#### Source passage:
The design methodology is detailed in Wada et al. [22]. In their research, various types of design alternatives have been investigated. The final design to meet all the above requirements is shown in Figs. 3 and 4. The two bodies are connected to each other by a hinge at deck level while a sacrificial beam specimen is fixed to the bottom of the ship’s fore body and connected to the ship’s aft body via a rigid boom. The specimen bends and bears shear force when the hull girder deforms at the hinge, subjected to the bending moment loaded over the structure. The nonlinear relationship between the moments and rotational angle is reproduced by the collapse mechanism of the specimen as it collapses due to yielding to excessive bending moments. The yielding occurs at the upper end of the specimen, as the bending moment is the largest at the root of the specimen. A circular pillar specimen with diameter 10 mm cut out from a block of steel SS400 is used. The collapse tests can be conducted more than once by changing the sacrificial specimens.

Fig. 3
figure 3

Sketch of the experimental model. Two rigid bodies are connected by a hinge. The specimen bears shear force under hull girder bending moment

Fig. 4
figure 4

Photo zoom-up of the midship. The part surrounded by broken lines shows the specimen

Prior to the tank tests, static four-point-bending tests were conducted to detect the load carrying capacity of the specimen. It was found that the collapsing moment of the hull girder is 18 GNm in real scale (Fig. 5). The vertical axis shows the vertical bending moment over the hull girder in sagging. Repeatability of the tests could also be confirmed. The capacity reduction after the ultimate strength was not realized in the present specimens since only yielding occurs in the specimen whereas the capacity reduction is accompanied by buckling. In the figure, FE-results in which solid elements are employed and the material is assumed to be elasto-perfectly plastic are also presented. The discrepancies may be attributed to the strain hardening effects.

Fig. 5
figure 5

Moment-rotational angle relationship measured in the static tests

3.2 Tank test

A series of tank tests was conducted in the towing tank, Osaka University. The tank is 100 m in length, 7.8 m in breadth, and 4.30 m in depth and has the plunger wave maker. As explained, a focused wave technique was employed to realize a large single wave for dynamic collapse tests. First, calibrations of regular and irregular waves were conducted to obtain the transfer functions between input voltage to the wave maker and the wave elevation at the center of the tank. The target focused wave was generated from ISSC wave spectrum with the significant wave height H S of 20.0 cm (20.0 m) and with mean wave period of T 0 1.39 s (13.9 s). The significant wave height seems unrealistic; however, the hull girder does not collapse in more realistic waves. The values in the parenthesis show the values in real scale. The reliability index β = 4 (p f  = 3.2 × 10−5) was selected as it would give close estimate of the expected value of the maximum in 1000 sample peaks when the irregular waves are Gaussian distributed and narrow-banded. The focused wave was intended to occur with its negative peak around the midship part of the model at t = 80 s so that it would induce maximum sagging moment amidship.

#### Records supplied:
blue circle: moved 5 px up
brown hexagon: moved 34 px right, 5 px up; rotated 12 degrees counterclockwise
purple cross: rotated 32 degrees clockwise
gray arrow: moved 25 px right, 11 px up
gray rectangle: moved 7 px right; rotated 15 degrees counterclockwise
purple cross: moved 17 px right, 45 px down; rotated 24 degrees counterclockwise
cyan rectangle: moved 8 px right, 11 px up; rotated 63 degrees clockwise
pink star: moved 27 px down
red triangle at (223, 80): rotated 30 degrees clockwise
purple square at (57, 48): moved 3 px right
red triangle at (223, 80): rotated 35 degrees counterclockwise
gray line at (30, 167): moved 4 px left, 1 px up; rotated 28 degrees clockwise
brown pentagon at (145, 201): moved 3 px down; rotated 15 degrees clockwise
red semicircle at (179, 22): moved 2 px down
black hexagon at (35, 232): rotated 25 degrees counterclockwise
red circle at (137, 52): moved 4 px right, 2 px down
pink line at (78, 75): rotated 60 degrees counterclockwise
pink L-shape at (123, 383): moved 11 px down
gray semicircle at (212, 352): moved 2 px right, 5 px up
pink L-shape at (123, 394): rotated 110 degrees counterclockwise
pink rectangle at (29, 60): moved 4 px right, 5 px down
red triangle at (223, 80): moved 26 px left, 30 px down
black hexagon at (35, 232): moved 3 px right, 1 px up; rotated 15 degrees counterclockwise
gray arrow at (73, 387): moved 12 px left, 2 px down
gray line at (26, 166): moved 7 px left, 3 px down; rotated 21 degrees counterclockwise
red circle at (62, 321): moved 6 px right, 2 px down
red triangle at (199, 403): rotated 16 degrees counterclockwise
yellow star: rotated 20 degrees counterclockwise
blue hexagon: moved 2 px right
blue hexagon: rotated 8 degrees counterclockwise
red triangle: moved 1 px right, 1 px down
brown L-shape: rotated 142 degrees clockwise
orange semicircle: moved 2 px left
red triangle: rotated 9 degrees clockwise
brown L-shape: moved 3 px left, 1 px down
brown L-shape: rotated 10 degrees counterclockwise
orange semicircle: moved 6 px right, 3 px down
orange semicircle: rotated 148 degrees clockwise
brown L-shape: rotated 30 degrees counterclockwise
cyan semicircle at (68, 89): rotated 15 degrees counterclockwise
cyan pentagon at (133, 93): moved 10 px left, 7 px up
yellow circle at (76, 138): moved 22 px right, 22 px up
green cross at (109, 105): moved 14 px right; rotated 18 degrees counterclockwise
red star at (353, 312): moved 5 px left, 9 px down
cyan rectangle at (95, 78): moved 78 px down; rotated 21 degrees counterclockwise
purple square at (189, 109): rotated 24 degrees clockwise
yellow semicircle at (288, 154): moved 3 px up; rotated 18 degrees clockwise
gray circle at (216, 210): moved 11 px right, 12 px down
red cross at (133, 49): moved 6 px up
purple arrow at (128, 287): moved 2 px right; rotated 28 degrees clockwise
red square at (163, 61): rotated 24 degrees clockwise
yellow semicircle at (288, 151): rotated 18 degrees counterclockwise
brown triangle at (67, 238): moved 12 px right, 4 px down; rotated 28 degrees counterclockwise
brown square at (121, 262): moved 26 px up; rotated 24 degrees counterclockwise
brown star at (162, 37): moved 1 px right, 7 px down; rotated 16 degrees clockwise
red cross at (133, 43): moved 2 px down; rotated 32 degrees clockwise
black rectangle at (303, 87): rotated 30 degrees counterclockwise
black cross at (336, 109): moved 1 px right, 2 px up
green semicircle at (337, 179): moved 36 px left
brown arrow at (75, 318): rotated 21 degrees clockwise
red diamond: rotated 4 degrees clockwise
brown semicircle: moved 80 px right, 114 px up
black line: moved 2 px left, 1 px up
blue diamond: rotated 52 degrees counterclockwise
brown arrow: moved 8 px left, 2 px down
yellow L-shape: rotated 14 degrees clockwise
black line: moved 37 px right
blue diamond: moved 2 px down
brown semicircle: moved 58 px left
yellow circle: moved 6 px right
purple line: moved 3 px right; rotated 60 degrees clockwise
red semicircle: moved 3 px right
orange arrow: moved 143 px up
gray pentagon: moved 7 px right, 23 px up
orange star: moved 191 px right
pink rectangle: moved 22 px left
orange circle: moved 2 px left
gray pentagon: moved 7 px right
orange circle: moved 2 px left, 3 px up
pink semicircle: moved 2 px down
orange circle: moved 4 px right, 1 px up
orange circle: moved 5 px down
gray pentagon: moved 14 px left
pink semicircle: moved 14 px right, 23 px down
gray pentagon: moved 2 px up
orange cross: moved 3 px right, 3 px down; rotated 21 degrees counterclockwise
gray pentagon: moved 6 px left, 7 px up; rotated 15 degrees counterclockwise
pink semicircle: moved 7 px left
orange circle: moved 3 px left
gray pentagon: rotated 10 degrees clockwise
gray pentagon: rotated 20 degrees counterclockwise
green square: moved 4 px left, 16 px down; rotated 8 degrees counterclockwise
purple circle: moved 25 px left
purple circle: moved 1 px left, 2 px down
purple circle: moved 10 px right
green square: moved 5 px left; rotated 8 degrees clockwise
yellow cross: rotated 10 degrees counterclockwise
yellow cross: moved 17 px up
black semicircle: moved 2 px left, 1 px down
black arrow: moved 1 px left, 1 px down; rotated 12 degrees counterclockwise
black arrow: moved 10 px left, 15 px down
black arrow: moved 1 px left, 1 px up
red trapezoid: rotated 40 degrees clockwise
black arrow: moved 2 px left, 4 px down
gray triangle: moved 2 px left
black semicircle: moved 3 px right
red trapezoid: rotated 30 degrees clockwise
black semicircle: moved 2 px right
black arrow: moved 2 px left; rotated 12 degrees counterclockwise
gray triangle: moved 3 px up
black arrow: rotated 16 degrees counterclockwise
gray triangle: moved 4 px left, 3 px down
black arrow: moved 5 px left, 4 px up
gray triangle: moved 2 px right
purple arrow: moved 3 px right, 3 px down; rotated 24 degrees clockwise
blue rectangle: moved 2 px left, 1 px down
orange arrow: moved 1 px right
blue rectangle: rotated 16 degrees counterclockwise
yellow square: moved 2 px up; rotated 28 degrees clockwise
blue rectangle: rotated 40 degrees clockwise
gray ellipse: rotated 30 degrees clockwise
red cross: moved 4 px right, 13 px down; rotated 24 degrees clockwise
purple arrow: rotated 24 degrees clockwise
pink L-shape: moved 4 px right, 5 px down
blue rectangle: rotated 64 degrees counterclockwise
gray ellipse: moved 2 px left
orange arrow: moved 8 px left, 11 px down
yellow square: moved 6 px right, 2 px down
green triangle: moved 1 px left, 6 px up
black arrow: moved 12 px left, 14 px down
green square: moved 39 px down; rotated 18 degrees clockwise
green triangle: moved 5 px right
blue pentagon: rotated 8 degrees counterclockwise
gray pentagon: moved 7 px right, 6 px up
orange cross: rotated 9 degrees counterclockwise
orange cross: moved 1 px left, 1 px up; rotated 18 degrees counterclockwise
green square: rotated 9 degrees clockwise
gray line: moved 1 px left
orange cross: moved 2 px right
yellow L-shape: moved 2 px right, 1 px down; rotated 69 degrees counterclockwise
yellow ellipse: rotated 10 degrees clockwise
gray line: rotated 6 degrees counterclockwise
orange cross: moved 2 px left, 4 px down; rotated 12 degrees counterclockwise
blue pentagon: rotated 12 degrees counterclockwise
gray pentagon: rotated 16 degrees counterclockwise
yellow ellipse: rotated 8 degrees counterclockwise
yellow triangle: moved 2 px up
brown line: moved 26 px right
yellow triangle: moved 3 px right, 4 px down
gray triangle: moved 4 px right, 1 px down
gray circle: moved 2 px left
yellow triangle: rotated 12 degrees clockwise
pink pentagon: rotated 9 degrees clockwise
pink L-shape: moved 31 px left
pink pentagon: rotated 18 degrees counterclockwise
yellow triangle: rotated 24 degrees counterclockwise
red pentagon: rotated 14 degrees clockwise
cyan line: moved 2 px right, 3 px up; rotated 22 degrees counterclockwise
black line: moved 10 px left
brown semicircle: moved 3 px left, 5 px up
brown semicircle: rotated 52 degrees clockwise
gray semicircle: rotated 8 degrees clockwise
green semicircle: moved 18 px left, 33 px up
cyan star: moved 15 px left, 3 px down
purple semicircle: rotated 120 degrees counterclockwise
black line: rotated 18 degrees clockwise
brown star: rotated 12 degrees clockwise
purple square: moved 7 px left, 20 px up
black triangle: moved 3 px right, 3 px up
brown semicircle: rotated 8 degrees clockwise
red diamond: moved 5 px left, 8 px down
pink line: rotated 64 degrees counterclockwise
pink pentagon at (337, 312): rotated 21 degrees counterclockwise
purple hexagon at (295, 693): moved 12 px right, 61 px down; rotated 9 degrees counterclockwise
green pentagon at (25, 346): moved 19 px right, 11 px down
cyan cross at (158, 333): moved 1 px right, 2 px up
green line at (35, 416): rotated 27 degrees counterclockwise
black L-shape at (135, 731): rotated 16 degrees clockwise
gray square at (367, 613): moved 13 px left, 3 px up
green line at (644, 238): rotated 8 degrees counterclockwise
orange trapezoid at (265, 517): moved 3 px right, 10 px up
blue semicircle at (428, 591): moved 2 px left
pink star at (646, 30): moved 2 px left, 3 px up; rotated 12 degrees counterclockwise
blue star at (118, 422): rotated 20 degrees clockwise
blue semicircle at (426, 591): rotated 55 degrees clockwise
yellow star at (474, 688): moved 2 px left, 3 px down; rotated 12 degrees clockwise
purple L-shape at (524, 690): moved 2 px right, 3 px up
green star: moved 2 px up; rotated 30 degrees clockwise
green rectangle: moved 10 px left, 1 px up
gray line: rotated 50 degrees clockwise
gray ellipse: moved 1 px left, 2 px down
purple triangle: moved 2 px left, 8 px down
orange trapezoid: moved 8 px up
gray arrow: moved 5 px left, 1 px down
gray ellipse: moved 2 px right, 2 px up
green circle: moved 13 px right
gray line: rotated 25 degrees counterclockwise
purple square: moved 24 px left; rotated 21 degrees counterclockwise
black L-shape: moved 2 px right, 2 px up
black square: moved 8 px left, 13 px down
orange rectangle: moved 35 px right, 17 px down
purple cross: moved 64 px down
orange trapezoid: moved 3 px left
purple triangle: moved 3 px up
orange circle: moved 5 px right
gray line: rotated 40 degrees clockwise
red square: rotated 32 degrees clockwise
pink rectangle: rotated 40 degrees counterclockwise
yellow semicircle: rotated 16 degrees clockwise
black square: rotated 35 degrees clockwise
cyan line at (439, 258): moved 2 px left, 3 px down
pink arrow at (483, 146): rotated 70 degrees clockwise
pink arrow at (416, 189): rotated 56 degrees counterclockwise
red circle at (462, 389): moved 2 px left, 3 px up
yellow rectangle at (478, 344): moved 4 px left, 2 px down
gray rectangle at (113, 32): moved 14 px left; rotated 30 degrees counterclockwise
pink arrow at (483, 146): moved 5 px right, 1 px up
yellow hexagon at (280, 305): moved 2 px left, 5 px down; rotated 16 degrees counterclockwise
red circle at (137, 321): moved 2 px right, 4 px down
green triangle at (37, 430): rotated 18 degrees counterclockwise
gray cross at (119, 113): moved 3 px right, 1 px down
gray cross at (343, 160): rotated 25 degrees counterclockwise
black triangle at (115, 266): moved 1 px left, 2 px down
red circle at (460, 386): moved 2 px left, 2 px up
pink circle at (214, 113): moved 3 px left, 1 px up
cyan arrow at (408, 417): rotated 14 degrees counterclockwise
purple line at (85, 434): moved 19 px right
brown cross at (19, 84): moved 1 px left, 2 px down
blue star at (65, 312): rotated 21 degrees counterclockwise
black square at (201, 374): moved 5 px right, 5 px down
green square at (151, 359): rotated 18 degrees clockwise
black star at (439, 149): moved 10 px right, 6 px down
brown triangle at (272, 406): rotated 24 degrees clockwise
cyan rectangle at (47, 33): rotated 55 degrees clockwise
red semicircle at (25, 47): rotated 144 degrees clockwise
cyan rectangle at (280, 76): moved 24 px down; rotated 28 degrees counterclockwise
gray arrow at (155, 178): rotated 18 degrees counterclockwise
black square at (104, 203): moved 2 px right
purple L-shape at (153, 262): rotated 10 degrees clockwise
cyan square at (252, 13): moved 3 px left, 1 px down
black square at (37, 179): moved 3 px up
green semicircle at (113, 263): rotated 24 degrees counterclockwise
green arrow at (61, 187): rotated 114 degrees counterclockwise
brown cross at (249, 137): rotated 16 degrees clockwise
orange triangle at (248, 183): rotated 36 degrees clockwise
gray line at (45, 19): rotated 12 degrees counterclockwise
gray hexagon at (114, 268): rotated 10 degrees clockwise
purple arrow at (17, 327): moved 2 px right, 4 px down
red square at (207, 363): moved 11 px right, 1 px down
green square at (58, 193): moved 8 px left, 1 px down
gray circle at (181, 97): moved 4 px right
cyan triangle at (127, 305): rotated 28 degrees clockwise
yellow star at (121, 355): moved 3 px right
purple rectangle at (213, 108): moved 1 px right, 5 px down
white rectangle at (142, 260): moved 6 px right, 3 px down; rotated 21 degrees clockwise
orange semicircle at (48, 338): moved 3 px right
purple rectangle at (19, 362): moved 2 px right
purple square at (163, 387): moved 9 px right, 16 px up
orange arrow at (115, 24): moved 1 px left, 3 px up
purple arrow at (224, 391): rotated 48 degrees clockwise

#### Assigned task A:
Summarize the passage on the hull girder collapse tests in two sentences.
#### Assigned task B:
Continue the passage on the hull girder collapse tests from the point where it stops.

#### Result A:
A ship model for collapse tests joins two rigid bodies with a hinge at deck level, and a replaceable 10 mm steel pillar specimen yields under bending to reproduce the nonlinear relationship between moment and rotational angle. Static four-point-bending tests showed a collapsing moment of 18 GNm in real scale, and tank tests at Osaka University then used a focused wave generated from the ISSC wave spectrum to induce maximum sagging moment amidship.

#### Result B:
Then the ship model was installed at the center of the tank, or 50 m away from the wave maker. No forward speed was given. Three load cells were equipped within a cross section amidship to measure the hull girder bending moments working on the cross section excluding the contribution from axial loads. A potentiometer was equipped to the model to detect the relative rotational angle between the two bodies. Four acceleration transducers were mounted along the model to measure the vertical and rotational accelerations of the respective bodies. Two wave probes were installed in the tank, one in front of the wave maker and the other at the center of the tank. All these data were sampled simultaneously at frequency 50 Hz, and transferred to PC.

Ballasts were loaded so that the target draft and target still-water bending moment in sagging were attained simultaneously. The total ballasts amounted to 588 N. Four small ballasts each weighing 49 N were placed around the midship parts and two heavier ballasts weighing each 98 N were placed at the respective centers of the two bodies. The still-water bending moment in sagging was measured to be 9.0 GNm in real scale. The still-water bending moment was subtracted from the measurement of the bending moments hereafter.

As a preliminary check, the natural frequency of the model was measured by a hammering test. When the ballasts were loaded, the natural frequency was found to be 6.88 Hz (43.2 rad/s), or 0.69 Hz (4.32 rad/s) in real scale. The natural frequency was confirmed to be out of the wave frequency range from 0.2 to 1.5 rad/s in real scale. The critical damping ratio γ was also detected to be 1.8%. Then dynamic behaviors of the scaled model were measured in regular waves with small wave amplitude to obtain transfer functions of the vertical bending moment amidship.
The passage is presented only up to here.